MTA Workers Charged With Faking Signal Inspections
MANHATTAN CRIMINAL COURT — Ten MTA officials were charged with logging dozens of fake signal inspections in order to make it seem like they were being more producutive than they were, prosecutors said.
Subway maintenance supervisors Oscar Magalong, 52, and Chandrapaul Hariprashad, 42, were arraigned last week on charges of tampering with records and official misconduct.
The other eight workers, all signal maintainers, were charged Monday for tampering with records, and released without bail Monday. One of the maintainers, Anthony Pellegrino, 29, also was charged with official misconduct.

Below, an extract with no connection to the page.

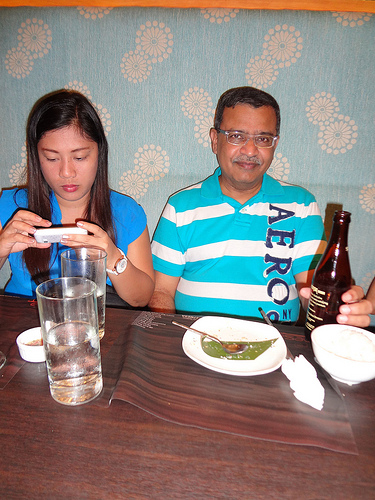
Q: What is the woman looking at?
A: Phone.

Prosecutors said the workers logged at least 33 fake entries in MTA books between January 2009 and December 2010, claiming to have inspected the equipment.
Pellegrino allegedly stashed dummy barcodes in his MTA locker to use in order to fabricate inspections, at the behest of Magalong, who prosecutors said wanted his team to "falsely record a greater number of signal inspections than they had actually completed."
According to prosecutors, the bar codes are normally affixed to signal equipment in order to ensure that the work is done.
Officials said Hariprashad knew about the fraud and failed to stop it or discipline those entering false reports.
There has been no indication that the defendants endangered the lives of any straphangers, prosecutors said.
“No matter how lax an agency’s internal controls might be, tampering with public records to cover up a failure to inspect signal equipment is never acceptable conduct,” Manhattan District Attorney Cyrus Vance, Jr. said in a statement. “Failing to properly inspect the subway system can lead to delays in service and, potentially, endanger the safety of subway riders.”
Arthur Z. Schwartz, who represents six of the signal inspectors, said that his clients' attempts to flout MTA regulations didn’t endanger the public because they were reacting to what he called "excessive inspection quotas."
“We want to assure the public that at no time did any one of these people not correct, or work on, or check the safety of a signal,” said Schwartz of the Washington D.C.-based firm Advocates for Justice. “They always did the tests that were necessary to ensure the safety of the public.”
“What they were caught up in was a scheme by upper level management in the New York City Transit Authority to pump up numbers so that they would look better for those above them,” he added.
Six of the defendants represented by Schwartz are due to appear in court later this week so that the judge may determine whether there is any conflict of interest in Schwartz representing all of them.